The present invention relates to the connection of spares between multiple programmable devices, and more particularly to the connection of spares between three or more such devices.
Complex signal processing, and other complex processing applications frequently employ multiple complex programmable logic devices on a single printed circuit board. While each of the complex logic devices frequently has one-hundred or more conductive pins to which electrical interconnections can be made, each of which can be programmatically designated for use as an input or an output, or both, the printed circuit board, itself, must be laid out in accordance with the particular functions to be carried out by the complex programmable logic devices.
For example, on a transmit/receive controller used in an Intelsat TDMA earth station, which is employed in large scale satellite communications, ten field programmable gate arrays may be employed in combination on a single printed circuit board in order to format signal bursts, perform forward error correction coding, perform digital signal processing necessary to detect, error correct and route bursts, and other digital transmit and receive functions. While the field programmable gate arrays can be programmed, and reprogrammed, in order to debug, or update their programming, the electrical interconnections provided on the printed circuit board on which the field programmable gate arrays are connected are fixed at the time the printed circuit board is made.

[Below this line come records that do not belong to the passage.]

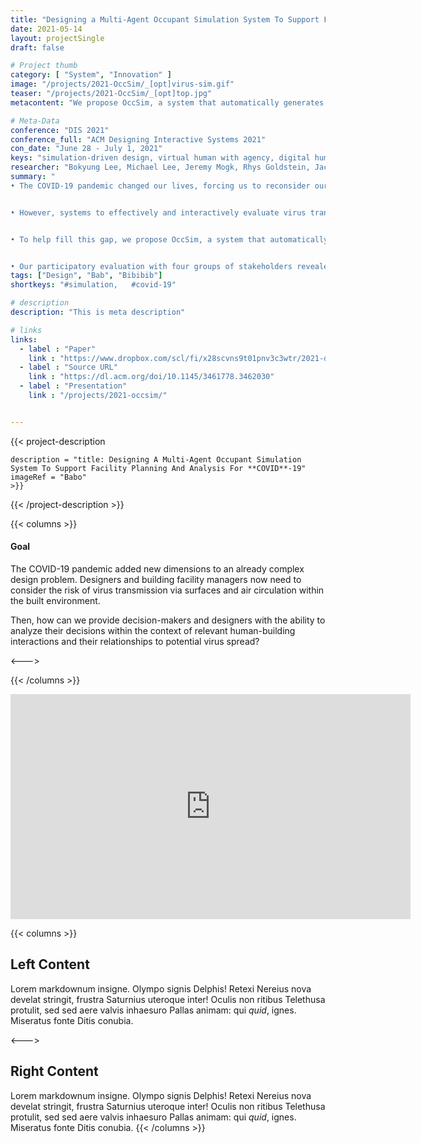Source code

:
 ```yaml
---
title: "Designing a Multi-Agent Occupant Simulation System To Support Facility Planning And Analysis For COVID-19"
date: 2021-05-14
layout: projectSingle
draft: false

# Project thumb
category: [ "System", "Innovation" ]
image: "/projects/2021-OccSim/_[opt]virus-sim.gif"
teaser: "/projects/2021-OccSim/_[opt]top.jpg"
metacontent: "We propose OccSim, a system that automatically generates occupancy behaviours in a 3D model of a building and helps users analyze the potential effect of virus transmission from a large-scale and longitudinal perspective."

# Meta-Data
conference: "DIS 2021"
conference_full: "ACM Designing Interactive Systems 2021"
con_date: "June 28 - July 1, 2021"
keys: "simulation-driven design, virtual human with agency, digital human"
researcher: "Bokyung Lee, Michael Lee, Jeremy Mogk, Rhys Goldstein, Jacky Bibliowicz, Frederik Brudy, Alexander Tessier."
summary: "
• The COVID-19 pandemic changed our lives, forcing us to reconsider our built environment, architectural designs, and even behaviours.  


• However, systems to effectively and interactively evaluate virus transmission in physical spaces are lacking. 


• To help fill this gap, we propose OccSim, a system that automatically generates occupancy behaviours in a 3D model of a building and helps users analyze the potential effect of virus transmission from a large-scale and longitudinal perspective. 


• Our participatory evaluation with four groups of stakeholders revealed that OccSim could enhance their decision making processes by identifying specific risks of virus transmission in advance, and illuminating how each risk relates to complex human-building interactions."
tags: ["Design", "Bab", "Bibibib"]
shortkeys: "#simulation,   #covid-19"

# description
description: "This is meta description"

# links
links:
  - label : "Paper"
    link : "https://www.dropbox.com/scl/fi/x28scvns9t01pnv3c3wtr/2021-dis.pdf?rlkey=75fo076uu1luwtd9lyfwpkzs9&dl=0"
  - label : "Source URL"
    link : "https://dl.acm.org/doi/10.1145/3461778.3462030"
  - label : "Presentation"
    link : "/projects/2021-occsim/"


---
```


{{< project-description 

    description = "title: Designing A Multi-Agent Occupant Simulation System To Support Facility Planning And Analysis For **COVID**-19"    
    imageRef = "Babo"
    >}}


{{< /project-description >}}



{{< columns >}}
#### Goal
The COVID-19 pandemic added new dimensions to an already complex design problem. Designers and building facility managers now need to consider the risk of virus transmission via surfaces and air circulation within the built environment.

Then, how can we provide decision-makers and designers with the ability to analyze their decisions within the context of relevant human-building interactions and their relationships to potential virus spread?

<--->

>

{{< /columns >}}


<iframe title="vimeo-player" src="https://player.vimeo.com/video/571810629?h=eae1903e28" width="640" height="360" frameborder="0"    allowfullscreen></iframe>




{{< columns >}}
## Left Content
Lorem markdownum insigne. Olympo signis Delphis! Retexi Nereius nova develat
stringit, frustra Saturnius uteroque inter! Oculis non ritibus Telethusa
protulit, sed sed aere valvis inhaesuro Pallas animam: qui _quid_, ignes.
Miseratus fonte Ditis conubia.

<--->


## Right Content
Lorem markdownum insigne. Olympo signis Delphis! Retexi Nereius nova develat
stringit, frustra Saturnius uteroque inter! Oculis non ritibus Telethusa
protulit, sed sed aere valvis inhaesuro Pallas animam: qui _quid_, ignes.
Miseratus fonte Ditis conubia.
{{< /columns >}}
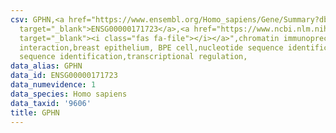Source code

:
 ```yaml
---
csv: GPHN,<a href="https://www.ensembl.org/Homo_sapiens/Gene/Summary?db=core;g=ENSG00000171723"
  target="_blank">ENSG00000171723</a>,<a href="https://www.ncbi.nlm.nih.gov/pubmed/22863008"
  target="_blank"><i class="fas fa-file"></i></a>",chromatin immunoprecipitation assay,direct
  interaction,breast epithelium, BPE cell,nucleotide sequence identification,nucleotide
  sequence identification,transcriptional regulation,
data_alias: GPHN
data_id: ENSG00000171723
data_numevidence: 1
data_species: Homo sapiens
data_taxid: '9606'
title: GPHN
---
```

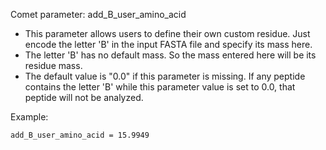 Comet parameter: add_B_user_amino_acid

- This parameter allows users to define their own custom residue. Just
encode the letter 'B' in the input FASTA file and specify its mass here.
- The letter 'B' has no default mass.  So the mass entered here will
be its residue mass.
- The default value is "0.0" if this parameter is missing.  If any peptide
contains the letter 'B' while this parameter value is set to 0.0, that
peptide will not be analyzed.

Example:
```
add_B_user_amino_acid = 15.9949
```
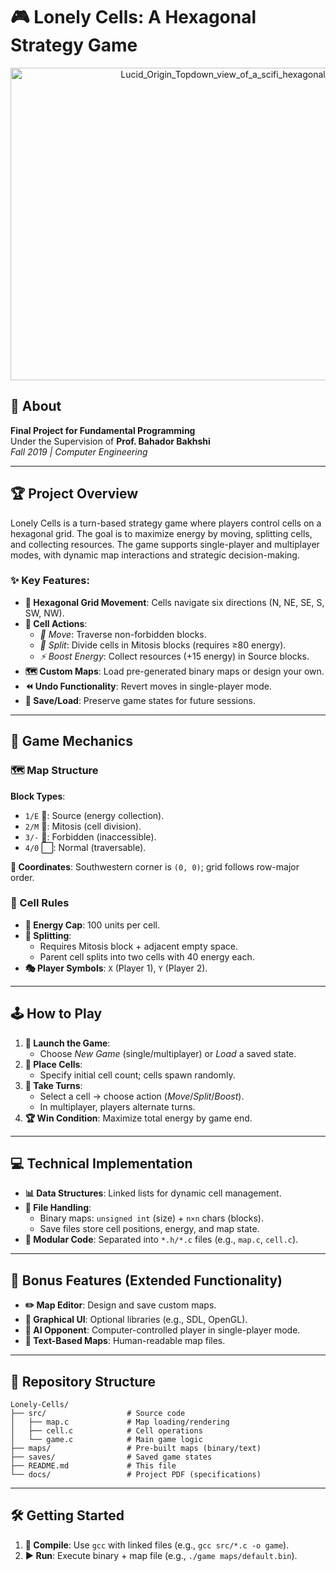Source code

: # 🎮 Lonely Cells: A Hexagonal Strategy Game  


<div align="center">
  <img 
    src="https://github.com/user-attachments/assets/bcef4cd5-4be2-4868-a40a-5b56fe2153bf" 
    alt="Lucid_Origin_Topdown_view_of_a_scifi_hexagonal_grid_game_board_2" 
    width="800" 
    height="500"
  >
</div>



## 📖 About  
**Final Project for Fundamental Programming**  
Under the Supervision of **Prof. Bahador Bakhshi**  
*Fall 2019 | Computer Engineering*  

---

## 🏆 Project Overview  
Lonely Cells is a turn-based strategy game where players control cells on a hexagonal grid. The goal is to maximize energy by moving, splitting cells, and collecting resources. The game supports single-player and multiplayer modes, with dynamic map interactions and strategic decision-making.  

### ✨ Key Features:  
- **🧭 Hexagonal Grid Movement**: Cells navigate six directions (N, NE, SE, S, SW, NW).  
- **🔧 Cell Actions**:  
  - *🚶 Move*: Traverse non-forbidden blocks.  
  - *🔄 Split*: Divide cells in Mitosis blocks (requires ≥80 energy).  
  - *⚡ Boost Energy*: Collect resources (+15 energy) in Source blocks.  
- **🗺️ Custom Maps**: Load pre-generated binary maps or design your own.  
- **⏪ Undo Functionality**: Revert moves in single-player mode.  
- **💾 Save/Load**: Preserve game states for future sessions.  

---

## 🎲 Game Mechanics  
### 🗺️ Map Structure  
**Block Types**:  
- `1/E` 🔋: Source (energy collection).  
- `2/M` 🧬: Mitosis (cell division).  
- `3/-` 🚫: Forbidden (inaccessible).  
- `4/0` ⬜: Normal (traversable).  

**📍 Coordinates**: Southwestern corner is `(0, 0)`; grid follows row-major order.  

### 🦠 Cell Rules  
- **🔋 Energy Cap**: 100 units per cell.  
- **🧪 Splitting**:  
  - Requires Mitosis block + adjacent empty space.  
  - Parent cell splits into two cells with 40 energy each.  
- **🎭 Player Symbols**: `X` (Player 1), `Y` (Player 2).  

---

## 🕹️ How to Play  
1. **🎯 Launch the Game**:  
   - Choose *New Game* (single/multiplayer) or *Load* a saved state.  
2. **📍 Place Cells**:  
   - Specify initial cell count; cells spawn randomly.  
3. **🔄 Take Turns**:  
   - Select a cell → choose action (*Move*/*Split*/*Boost*).  
   - In multiplayer, players alternate turns.  
4. **🏆 Win Condition**: Maximize total energy by game end.  

---

## 💻 Technical Implementation  
- **📊 Data Structures**: Linked lists for dynamic cell management.  
- **📂 File Handling**:  
  - Binary maps: `unsigned int` (size) + `n×n` chars (blocks).  
  - Save files store cell positions, energy, and map state.  
- **🧩 Modular Code**: Separated into `*.h/*.c` files (e.g., `map.c`, `cell.c`).  

---

## 🚀 Bonus Features (Extended Functionality)  
- **✏️ Map Editor**: Design and save custom maps.  
- **🎨 Graphical UI**: Optional libraries (e.g., SDL, OpenGL).  
- **🤖 AI Opponent**: Computer-controlled player in single-player mode.  
- **📝 Text-Based Maps**: Human-readable map files.  

---

## 📂 Repository Structure  
```plaintext
Lonely-Cells/  
├── src/                  # Source code  
│   ├── map.c             # Map loading/rendering  
│   ├── cell.c            # Cell operations  
│   └── game.c            # Main game logic  
├── maps/                 # Pre-built maps (binary/text)  
├── saves/                # Saved game states  
├── README.md             # This file  
└── docs/                 # Project PDF (specifications)  
```



---

## 🛠️ Getting Started  
1. **🔨 Compile**: Use `gcc` with linked files (e.g., `gcc src/*.c -o game`).  
2. **▶️ Run**: Execute binary + map file (e.g., `./game maps/default.bin`).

In order to accommodate additional electrical interconnections that may be needed as the programming in the field programmable gate arrays is updated, "spare" electrical interconnections have frequently heretofore been made between each of the field programmable gate arrays on the printed circuit board. Unfortunately, if just five additional interconnect wires are made between each of 10 field programmable gate arrays, this results in an additional 225 electrical interconnections that must be made on the printed circuit board. (In addition to the interconnections already needed to implement whatever functions are to be performed by the field programmable gate arrays). Furthermore, five additional electrical interconnections, problematically, may be too many additional interconnections between some of the field programmable gate arrays, (i.e., may be more than will ultimately be needed once the programming in the field programmable gate arrays is updated) and may be far too few additional interconnections between others of the field programmable gate arrays, (i.e., may be less than will ultimately be needed) depending on the changes in programming that are made in the future to the field programmable gate arrays. Nonetheless, the above approach requires the addition of 225 additional electrical interconnections, and therefore, poses a significant design burden on the printed circuit board designer.
The present invention advantageously addresses the above and other needs.